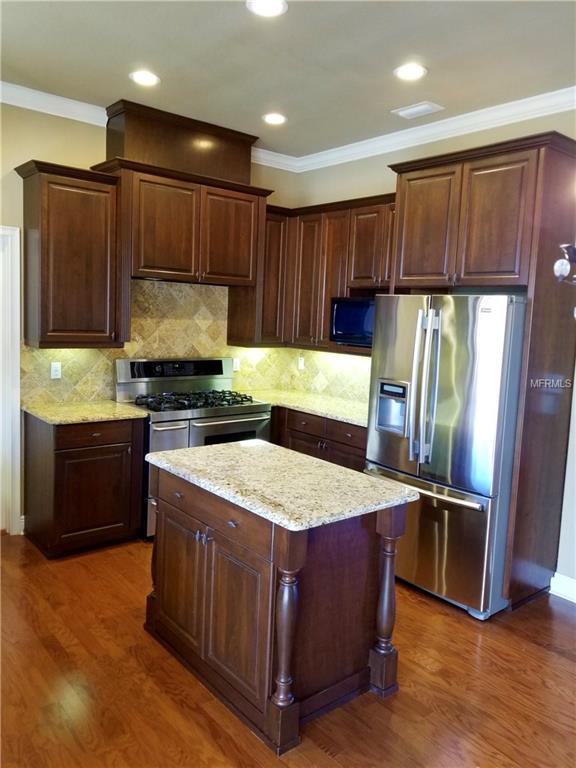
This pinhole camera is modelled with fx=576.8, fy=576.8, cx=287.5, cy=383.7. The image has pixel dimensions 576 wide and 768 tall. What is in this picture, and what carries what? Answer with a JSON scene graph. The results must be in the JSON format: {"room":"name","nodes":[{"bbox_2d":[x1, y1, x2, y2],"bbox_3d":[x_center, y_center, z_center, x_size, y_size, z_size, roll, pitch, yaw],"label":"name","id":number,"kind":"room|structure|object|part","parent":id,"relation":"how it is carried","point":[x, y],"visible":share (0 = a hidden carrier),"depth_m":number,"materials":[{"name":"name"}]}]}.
{"room":"kitchen","nodes":[
{"label":"kitchen","id":0,"kind":"room"},
{"bbox_2d":[0,100,300,535],"bbox_3d":[-1.800,-0.419,3.908,4.782,3.009,0.137,-3,9,-40],"label":"back wall","id":1,"kind":"structure","parent":0,"point":[81,162],"depth_m":3.87,"materials":[{"name":"beige paint"}]},
{"bbox_2d":[0,223,21,534],"bbox_3d":[-2.244,0.025,3.738,0.964,2.112,0.191,-3,9,-40],"label":"door frame","id":2,"kind":"structure","parent":1,"relation":"attached to","point":[15,339],"depth_m":3.91,"materials":[{"name":"white paint"}]},
{"bbox_2d":[16,160,122,347],"bbox_3d":[-1.467,-0.833,3.878,0.574,1.146,0.364,-3,9,-40],"label":"upper cabinet","id":3,"kind":"object","parent":1,"relation":"attached to","point":[97,212],"visible":0.98,"depth_m":3.75,"materials":[{"name":"brown wood"}]},
{"bbox_2d":[0,83,295,171],"bbox_3d":[-1.705,-1.835,3.646,4.561,0.098,0.086,-3,9,-40],"label":"crown molding","id":4,"kind":"structure","parent":1,"relation":"attached to","point":[16,86],"depth_m":3.85,"materials":[{"name":"white paint"}]},
{"bbox_2d":[89,99,270,288],"bbox_3d":[-0.761,-1.309,4.307,1.246,1.151,0.457,-3,9,-40],"label":"range hood cabinet","id":5,"kind":"object","parent":1,"relation":"attached to","point":[146,268],"visible":0.89,"depth_m":4.14,"materials":[{"name":"brown wood"}]},
{"bbox_2d":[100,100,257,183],"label":"vent chase","id":6,"kind":"object","parent":5,"relation":"on","point":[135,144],"visible":0.78,"depth_m":4.13,"materials":[{"name":"brown wood"}]},
{"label":"cabinet door","id":7,"kind":"part","parent":5,"relation":"part of","materials":[{"name":"brown wood"}]},
{"bbox_2d":[20,278,371,410],"bbox_3d":[-0.578,-0.284,4.280,2.546,0.900,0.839,-3,9,-40],"label":"tile backsplash","id":8,"kind":"structure","parent":1,"relation":"attached to","point":[135,352],"depth_m":4.66,"materials":[{"name":"beige tile"}]},
{"bbox_2d":[50,361,61,378],"bbox_3d":[-1.647,-0.096,4.094,0.072,0.116,0.009,-3,9,-40],"label":"wall outlet","id":9,"kind":"object","parent":8,"relation":"attached to","point":[54,368],"visible":0.99,"depth_m":4.09,"materials":[{"name":"white plastic"}]},
{"bbox_2d":[232,357,239,371],"bbox_3d":[-0.453,-0.168,5.014,0.072,0.116,0.008,-3,9,-40],"label":"outlet","id":10,"kind":"object","parent":8,"relation":"attached to","point":[234,365],"visible":0.86,"depth_m":5.01,"materials":[{"name":"white plastic"}]},
{"bbox_2d":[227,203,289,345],"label":"upper cabinet","id":11,"kind":"object","parent":1,"relation":"attached to","point":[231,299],"visible":0.55,"depth_m":4.78,"materials":[{"name":"brown wood"}]},
{"bbox_2d":[0,532,575,767],"bbox_3d":[-0.025,1.484,1.677,5.403,0.099,6.657,-3,9,-40],"label":"floor","id":12,"kind":"structure","parent":0,"point":[513,636],"depth_m":2.52,"materials":[{"name":"brown wood"}]},
{"bbox_2d":[23,413,145,557],"bbox_3d":[-1.412,0.644,3.987,0.645,0.883,0.632,-3,9,-40],"label":"base cabinet","id":13,"kind":"object","parent":12,"relation":"on","point":[111,507],"visible":0.82,"depth_m":3.74,"materials":[{"name":"brown wood"}]},
{"bbox_2d":[24,399,147,424],"bbox_3d":[-1.412,0.184,3.990,0.684,0.036,0.681,-3,9,-40],"label":"countertop","id":14,"kind":"structure","parent":13,"relation":"on","point":[113,404],"depth_m":3.86,"materials":[{"name":"beige stone"}]},
{"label":"drawer","id":15,"kind":"part","parent":13,"relation":"part of","materials":[{"name":"brown wood"}]},
{"bbox_2d":[114,357,273,538],"bbox_3d":[-0.714,0.448,4.422,0.980,1.225,0.744,-3,9,-40],"label":"gas range","id":16,"kind":"object","parent":12,"relation":"on","point":[246,415],"visible":0.47,"depth_m":4.29,"materials":[{"name":"silver metal"}]},
{"bbox_3d":[-0.827,-0.109,4.433,0.909,0.159,0.116,-3,9,-40],"label":"control panel","id":17,"kind":"part","parent":16,"relation":"part of","materials":[{"name":"metal"}]},
{"bbox_3d":[-0.696,0.125,4.369,0.788,0.056,0.554,-3,9,-40],"label":"burner grates","id":18,"kind":"part","parent":16,"relation":"part of","materials":[{"name":"black metal"}]},
{"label":"oven door","id":19,"kind":"part","parent":16,"relation":"part of","materials":[{"name":"silver metal"}]},
{"bbox_2d":[145,456,411,755],"bbox_3d":[-0.102,0.866,2.692,0.723,0.891,1.164,-3,9,-40],"label":"kitchen island","id":20,"kind":"object","parent":12,"relation":"on","point":[285,563],"visible":0.83,"depth_m":2.37,"materials":[{"name":"brown wood"}]},
{"bbox_3d":[-0.519,0.902,2.731,0.057,0.613,0.410,-3,9,-40],"label":"island door","id":21,"kind":"part","parent":20,"relation":"part of","materials":[{"name":"brown wood"}]},
{"bbox_3d":[-0.370,0.660,2.518,0.048,0.053,0.067,-3,9,-40],"label":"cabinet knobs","id":22,"kind":"part","parent":20,"relation":"part of","materials":[{"name":"silver metal"}]},
{"bbox_3d":[-0.340,0.557,2.547,0.043,0.145,0.726,-3,9,-40],"label":"island drawer","id":23,"kind":"part","parent":20,"relation":"part of","materials":[{"name":"brown wood"}]},
{"bbox_3d":[-0.222,0.973,2.397,0.066,0.600,0.397,-3,9,-40],"label":"island door","id":24,"kind":"part","parent":20,"relation":"part of","materials":[{"name":"brown wood"}]},
{"bbox_2d":[147,440,420,531],"bbox_3d":[-0.061,0.410,2.713,0.767,0.038,1.118,-3,9,-40],"label":"island countertop","id":25,"kind":"structure","parent":20,"relation":"on","point":[192,450],"depth_m":2.47,"materials":[{"name":"stone"}]},
{"bbox_2d":[271,404,366,472],"bbox_3d":[0.321,0.636,4.639,0.645,0.881,1.401,-3,9,-40],"label":"base cabinet","id":26,"kind":"object","parent":12,"relation":"on","point":[341,442],"visible":0.21,"depth_m":4.32,"materials":[{"name":"brown wood"}]},
{"bbox_2d":[240,388,366,426],"bbox_3d":[0.251,0.171,4.724,0.692,0.039,1.677,-3,9,-40],"label":"countertop","id":27,"kind":"structure","parent":26,"relation":"on","point":[342,418],"depth_m":4.64,"materials":[{"name":"beige stone"}]},
{"bbox_2d":[363,294,527,619],"bbox_3d":[1.042,0.354,3.571,0.888,1.766,0.910,-3,9,-40],"label":"refrigerator","id":28,"kind":"object","parent":12,"relation":"on","point":[462,483],"visible":0.81,"depth_m":3.19,"materials":[{"name":"silver metal"}]},
{"bbox_3d":[0.775,0.028,3.320,0.135,0.873,0.132,-3,9,-40],"label":"refrigerator handles","id":29,"kind":"part","parent":28,"relation":"part of","materials":[{"name":"silver metal"}]},
{"bbox_3d":[0.758,0.581,3.380,0.128,0.032,0.792,-3,9,-40],"label":"freezer handle","id":30,"kind":"part","parent":28,"relation":"part of","materials":[{"name":"silver metal"}]},
{"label":"freezer drawer","id":31,"kind":"part","parent":28,"relation":"part of","materials":[{"name":"silver metal"}]},
{"bbox_2d":[388,132,575,607],"bbox_3d":[1.175,-0.043,3.581,0.656,2.588,1.085,-3,9,-40],"label":"refrigerator cabinet","id":32,"kind":"object","parent":12,"relation":"on","point":[556,165],"visible":0.78,"depth_m":3.21,"materials":[{"name":"brown wood"}]},
{"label":"cabinet door","id":33,"kind":"part","parent":32,"relation":"part of","materials":[{"name":"brown wood"}]},
{"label":"cabinet door","id":34,"kind":"part","parent":32,"relation":"part of","materials":[{"name":"brown wood"}]},
{"bbox_2d":[0,0,575,158],"bbox_3d":[0.173,-1.588,1.429,5.020,0.105,6.243,-3,9,-40],"label":"ceiling","id":35,"kind":"structure","parent":0,"point":[116,87],"depth_m":3.07,"materials":[{"name":"paint"}]},
{"bbox_2d":[129,70,159,85],"bbox_3d":[-0.858,-1.826,3.450,0.187,0.010,0.188,-3,9,-40],"label":"recessed light","id":36,"kind":"object","parent":35,"relation":"in","point":[149,78],"visible":0.99,"depth_m":3.44,"materials":[{"name":"white"}]},
{"bbox_2d":[246,0,287,16],"bbox_3d":[-0.095,-1.690,2.571,0.185,0.010,0.186,-3,9,-40],"label":"recessed light","id":37,"kind":"object","parent":35,"relation":"in","point":[271,8],"visible":0.98,"depth_m":2.59,"materials":[{"name":"white"}]},
{"bbox_2d":[262,113,286,124],"bbox_3d":[-0.095,-1.873,4.077,0.187,0.010,0.188,-3,9,-40],"label":"recessed light","id":38,"kind":"object","parent":35,"relation":"in","point":[277,118],"visible":0.99,"depth_m":4.07,"materials":[{"name":"white"}]},
{"bbox_2d":[394,63,426,80],"bbox_3d":[0.680,-1.729,3.200,0.190,0.010,0.191,-3,9,-40],"label":"recessed light","id":39,"kind":"object","parent":35,"relation":"in","point":[413,71],"visible":0.99,"depth_m":3.19,"materials":[{"name":"white"}]},
{"bbox_2d":[392,101,443,118],"bbox_3d":[0.846,-1.792,3.774,0.189,0.013,0.291,-3,9,-40],"label":"ceiling vent","id":40,"kind":"object","parent":35,"relation":"in","point":[415,110],"visible":0.99,"depth_m":3.76,"materials":[{"name":"white metal"}]},
{"bbox_2d":[291,101,575,598],"bbox_3d":[1.915,-0.186,3.212,0.139,3.026,5.744,-3,9,-40],"label":"right wall","id":41,"kind":"structure","parent":0,"point":[337,192],"depth_m":3.98,"materials":[{"name":"beige paint"}]},
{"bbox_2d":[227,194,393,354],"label":"upper cabinet","id":42,"kind":"object","parent":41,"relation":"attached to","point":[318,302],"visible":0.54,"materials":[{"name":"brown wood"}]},
{"bbox_2d":[330,296,374,346],"bbox_3d":[0.645,-0.466,4.358,0.383,0.352,0.565,-3,9,-40],"label":"microwave","id":43,"kind":"object","parent":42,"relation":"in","point":[345,329],"visible":0.63,"depth_m":4.29,"materials":[{"name":"black metal"}]},
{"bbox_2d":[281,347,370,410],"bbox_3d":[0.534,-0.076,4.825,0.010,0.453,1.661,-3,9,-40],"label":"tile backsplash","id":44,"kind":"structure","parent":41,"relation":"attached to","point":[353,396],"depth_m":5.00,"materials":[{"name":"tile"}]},
{"bbox_2d":[297,356,304,369],"bbox_3d":[0.118,-0.188,5.252,0.008,0.117,0.072,-3,9,-40],"label":"wall outlet","id":45,"kind":"object","parent":44,"relation":"attached to","point":[299,365],"visible":0.99,"depth_m":5.25,"materials":[{"name":"white plastic"}]},
{"bbox_2d":[285,85,575,172],"bbox_3d":[1.745,-1.625,3.167,0.086,0.101,5.093,-3,9,-40],"label":"crown molding","id":46,"kind":"structure","parent":41,"relation":"attached to","point":[537,115],"depth_m":3.92,"materials":[{"name":"white paint"}]},
{"bbox_2d":[549,572,575,602],"bbox_3d":[2.302,1.349,2.665,0.020,0.124,2.191,-3,9,-40],"label":"baseboard","id":47,"kind":"structure","parent":41,"relation":"attached to","point":[554,580],"depth_m":3.48,"materials":[{"name":"white paint"}]},
{"bbox_2d":[553,242,575,283],"bbox_3d":[0.946,-0.619,1.548,0.362,0.723,0.375,-3,9,-40],"label":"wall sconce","id":48,"kind":"object","parent":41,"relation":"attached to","point":[560,271],"visible":0.99,"depth_m":1.62,"materials":[{"name":"metal"}]}
]}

TRY IT
Your reply should be only the number of lines in the records above that include "tile".

OUTPUT BELOW
2